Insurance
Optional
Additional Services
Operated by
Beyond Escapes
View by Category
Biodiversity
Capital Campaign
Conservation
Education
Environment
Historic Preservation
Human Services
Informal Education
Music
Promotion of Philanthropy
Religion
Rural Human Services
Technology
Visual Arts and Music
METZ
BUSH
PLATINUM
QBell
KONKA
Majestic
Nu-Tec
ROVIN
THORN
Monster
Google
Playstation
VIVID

---

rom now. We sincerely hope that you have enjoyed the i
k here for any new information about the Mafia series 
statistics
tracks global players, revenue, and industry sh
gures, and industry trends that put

* _THE TASK_
Pull out all lines from the listing that contain the string "Human".

* _OUTPUT OF THE EXERCISE_
Human Services
Rural Human Services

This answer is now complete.